Il faisait très froid et la neige avait blanchi le paysage. Les Ruffoni, qui occupaient une maison en bois où un feu joyeux pétillait dans la cheminée, leur offraient l’hospitalité : leur logement était dépourvu du moindre confort, pour tout dire glacial. En fait c’était une grange sommairement aménagée, sans eau courante ni électricité. À leur retour, comme la boulangère refusait de leur vendre du pain, de même qu’aux Italiens, le réservant aux Français, sa mère excédée alla se plaindre auprès du commandement allemand. Un officier supérieur qui parlait français se rendit à la boulangerie pour une explication de texte. L’ostracisme de la boulangère à leur égard et à celui des Italiens s’arrêta là. Le lendemain, un lieutenant leur apporta du chocolat, du beurre et de la confiture, et cela pendant tout le temps de leur séjour dans notre village.
Sa future épouse Maximilienne, âgée de huit ans et ses sœurs avaient l’habitude, en sortant de la messe à Coëx – la Vendée reste toujours une terre catholique par opposition aux Charentes au passé protestant – de s’asseoir sur un banc dans le parc pour rompre le jeûne en mangeant des gaufres faites maison. Ce dimanche, leur banc était occupé par deux très jeunes soldats allemands, dont l’un pleurait. Sa sœur aînée lui dit d’aller lui porter une gaufre, ce qu’elle fit. Il l’accepta et, lui prenant les mains, les garda dans les siennes quelques instants en tremblant.
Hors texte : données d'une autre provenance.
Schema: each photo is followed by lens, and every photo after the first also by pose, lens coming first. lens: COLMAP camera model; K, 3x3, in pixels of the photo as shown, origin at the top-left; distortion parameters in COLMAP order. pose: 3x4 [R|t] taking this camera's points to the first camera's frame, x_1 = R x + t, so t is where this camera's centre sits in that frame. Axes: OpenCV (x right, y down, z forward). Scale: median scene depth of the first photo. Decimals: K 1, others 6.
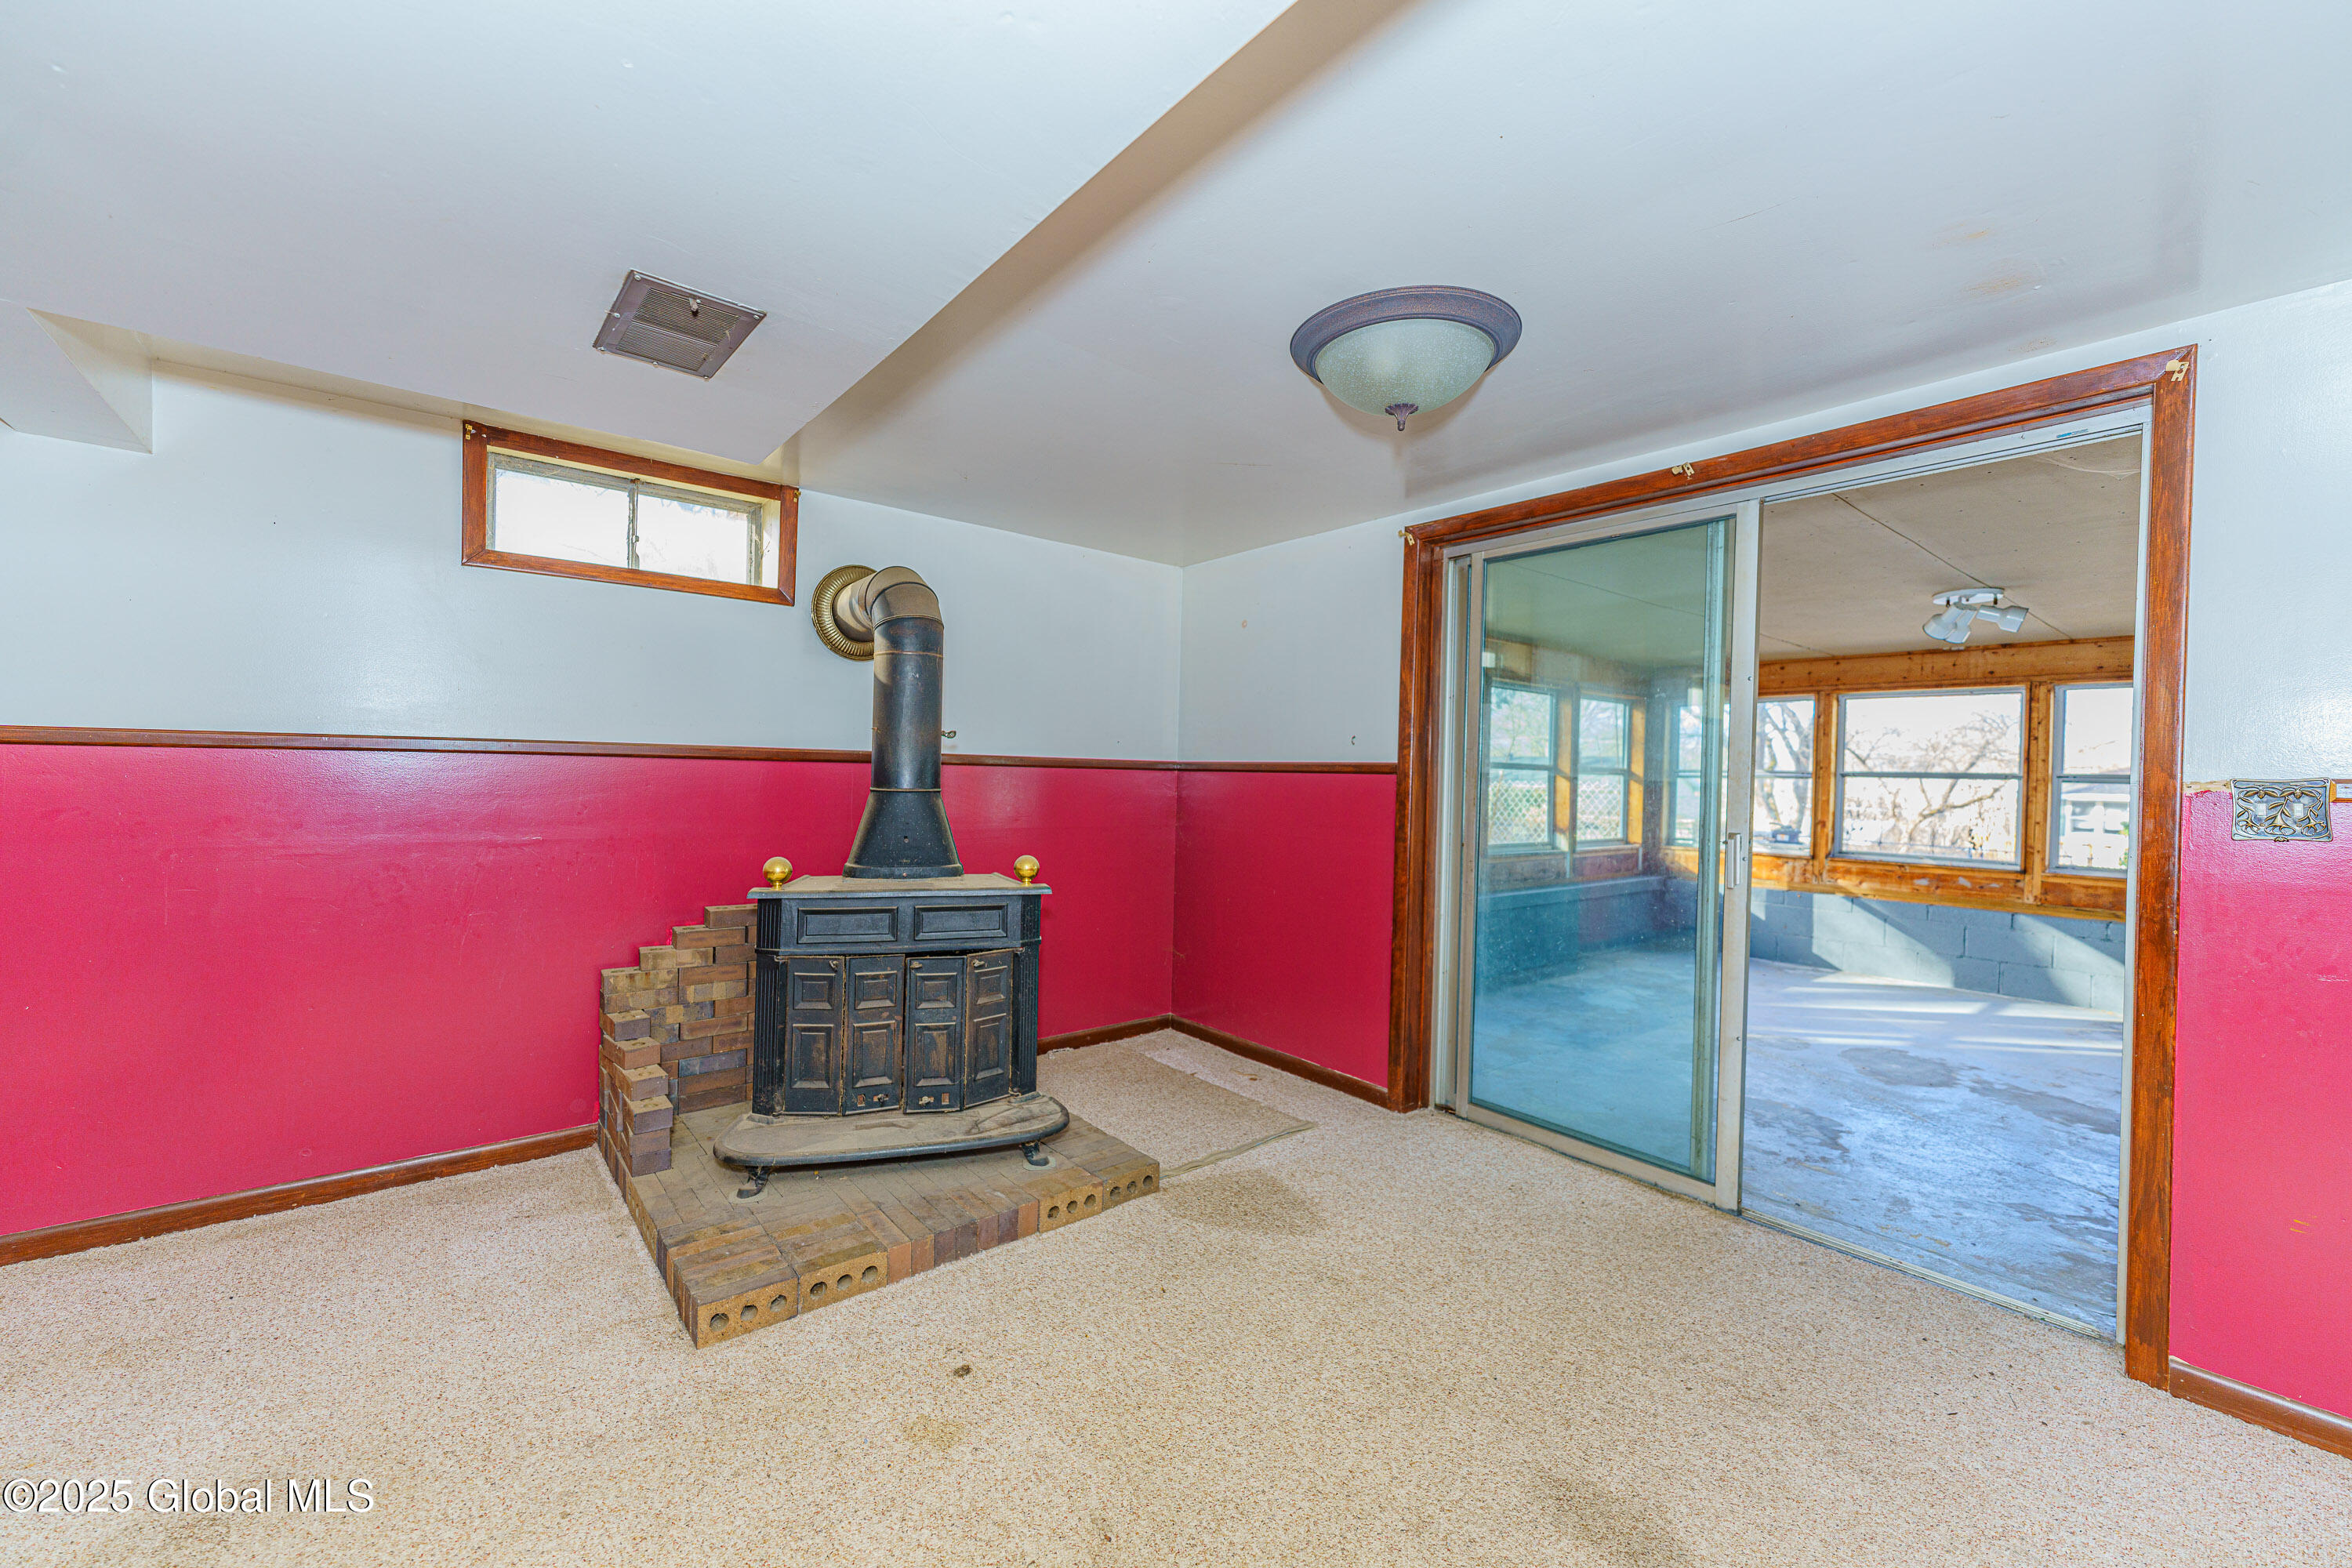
lens RADIAL K [[936.3, 0, 1174.7], [0, 936.3, 777.1], [0, 0, 1]] dist [0.001728, -0.000008]
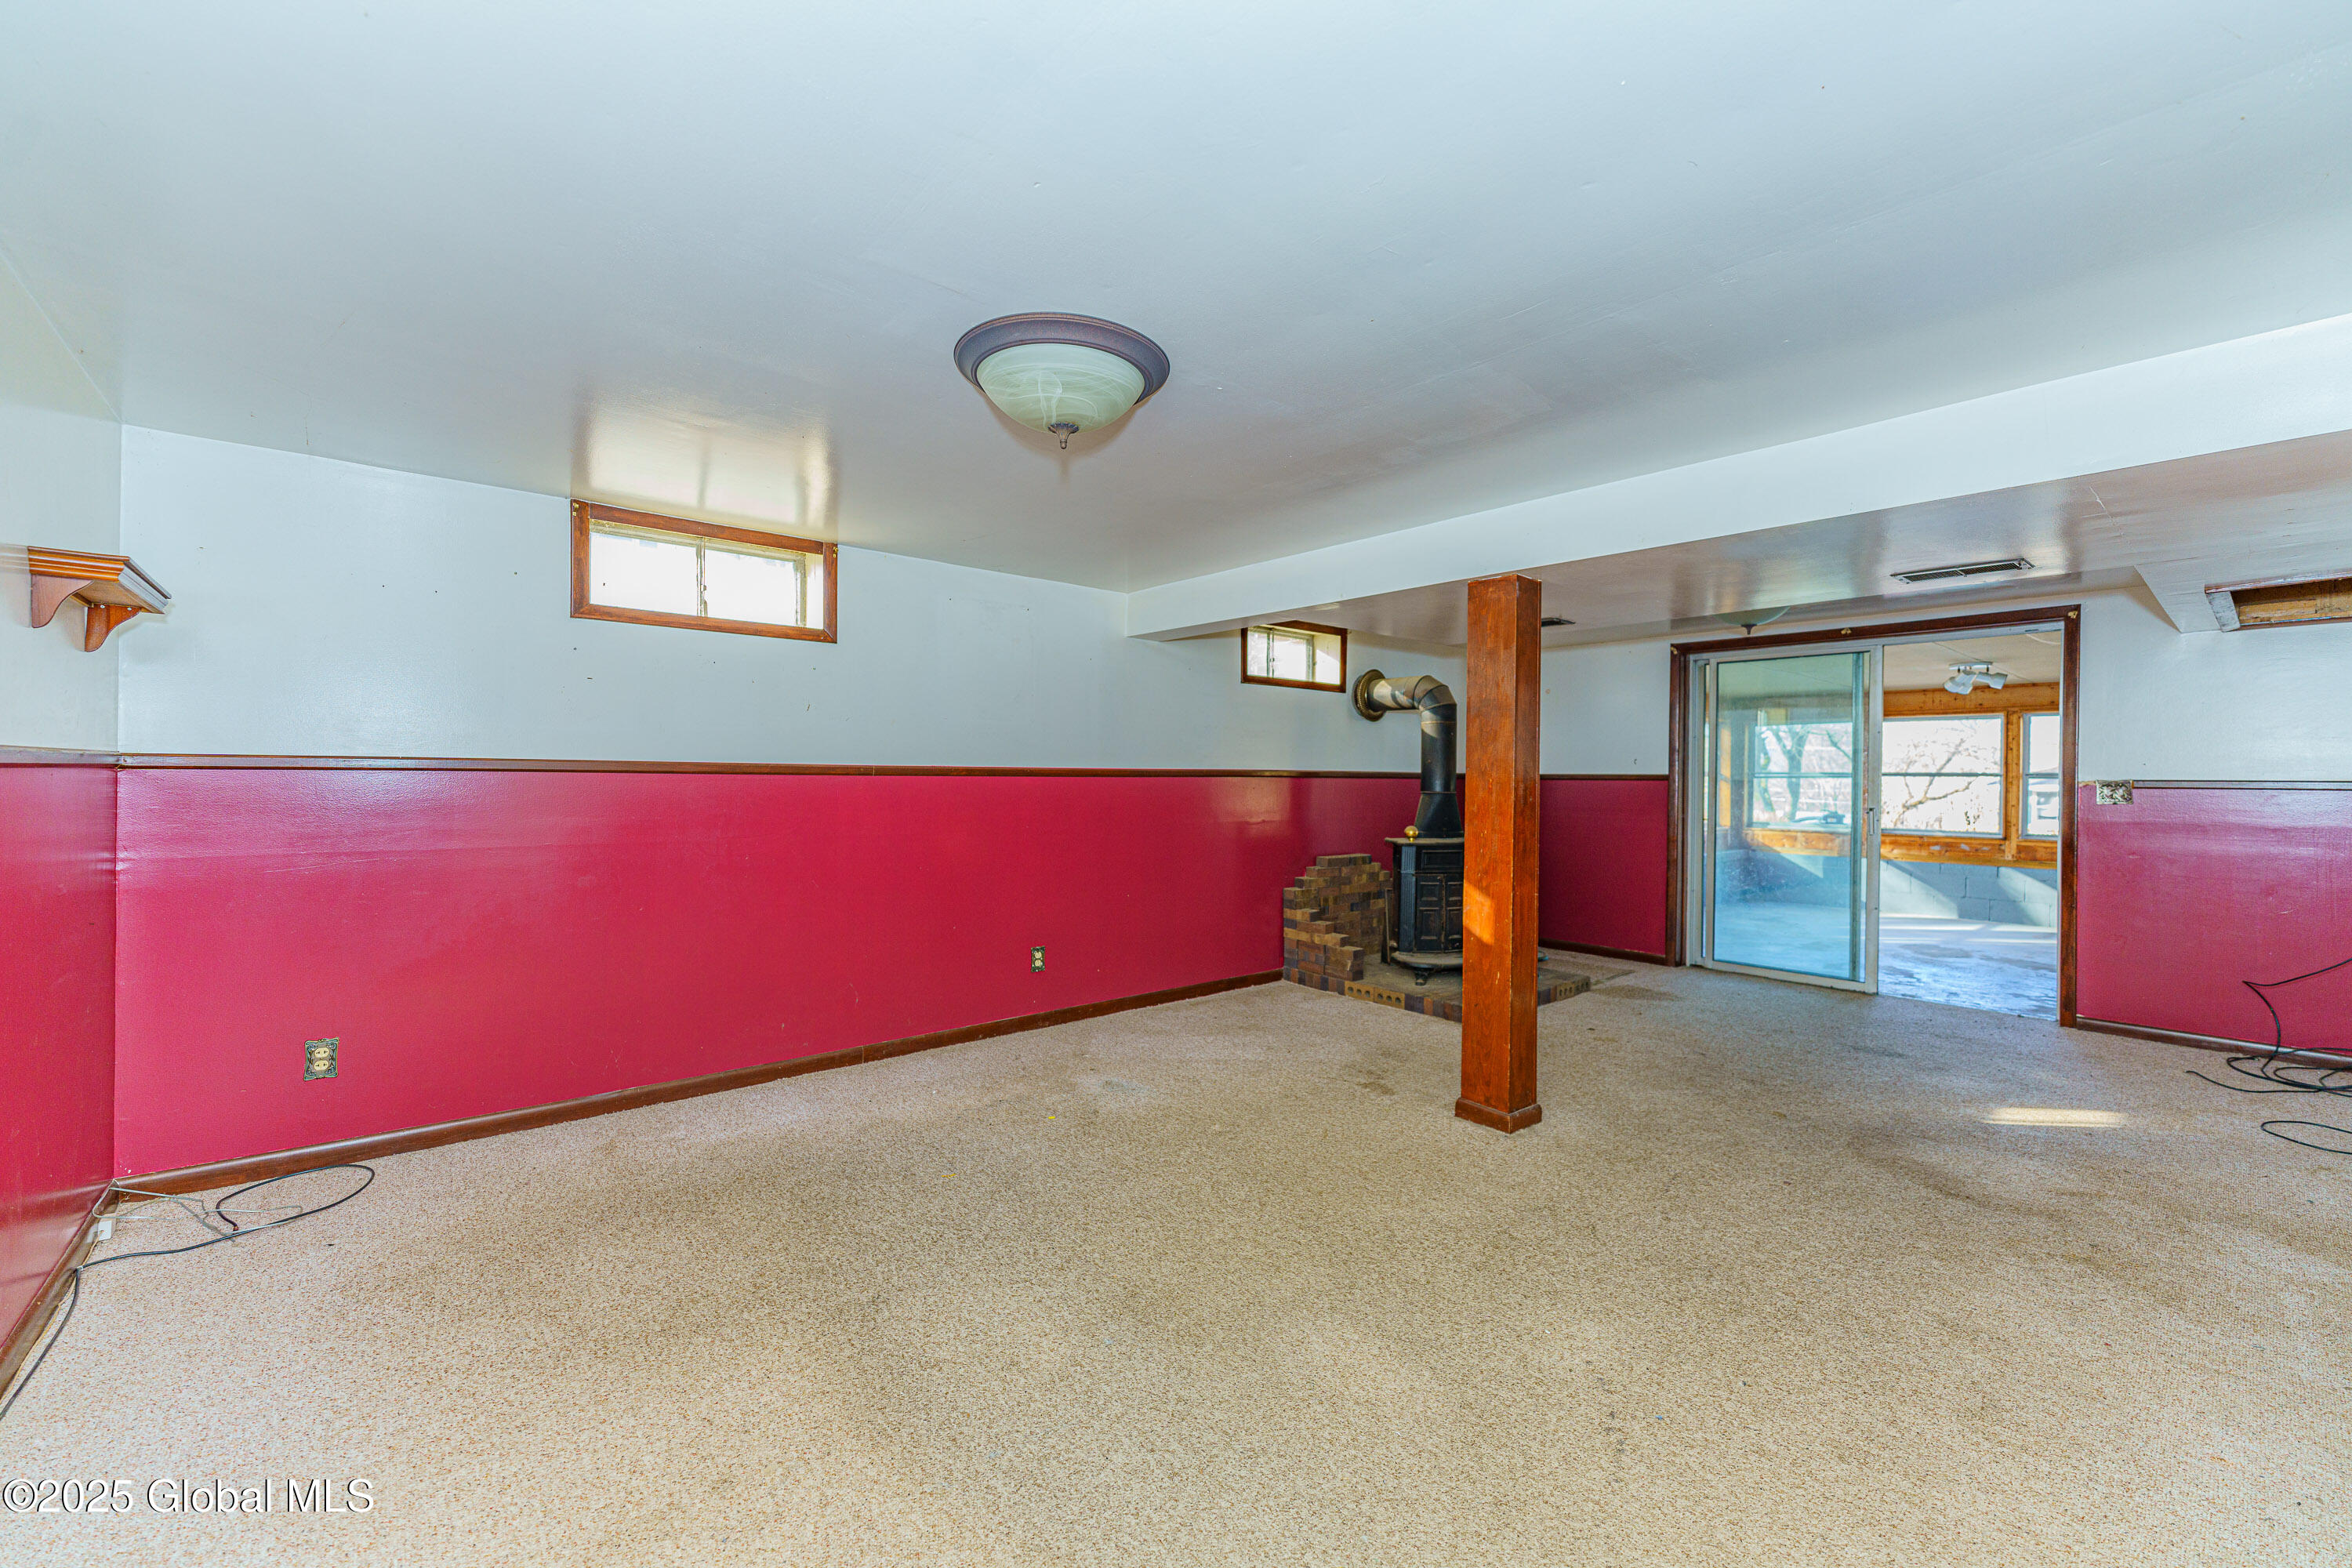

Des deux cent cinquante hommes qui formaient la 165e compagnie de travailleurs étrangers, une douzaine seulement se sont établis après-guerre en Charente : maçons, peintres, plâtriers. Il en avait connu la plupart. Deux d’entre eux, célibataires, venaient régulièrement déjeuner à la maison le dimanche. L’un d’eux, José Martinez, était ingénieur. Il s’était réfugié sous un camion, à la limite du camp d’aviation, loin des bâtiments, lors d’un bombardement. Le malheur voulut que ce camion fût pris pour cible et qu’il fût très grièvement blessé et dût même subir une trépanation. Une autre version dit que son camion fut percuté en bout de piste par un avion qui décollait. Tout récemment sa petite-fille, qui cherchait des informations sur son grand-père et sa relation avec le père de Bart, a écrit à son frère Louis. Comme il était le mieux placé pour lui répondre, il se fit un plaisir de lui communiquer les éléments qui devaient lui permettre de poursuivre ses recherches. À sa connaissance, il ne reste aucun survivant. Son père, qui en faisait partie, est décédé en 1992.
Après sa participation aux travaux de construction du camp d’aviation de Genté, son père fut affecté à une ferme de la commune de Cherves. Le propriétaire l’avait requis, lui pour les travaux des champs, sa mère pour des travaux ménagers et la lessive (au reste pour un salaire de misère, si ce n’est sans salaire du tout.) Bart avait été frappé par la présence d’une dizaine de Vietnamiens portant un pantalon, une veste de toile noire et un chapeau de paille conique, qui étaient employés à nettoyer un vivier traversé par un ruisseau. Bien qu’enfant il les plaignait, car le travail dans la boue, par un soleil écrasant, lui paraissait très dur et il leur trouvait un air de grande tristesse.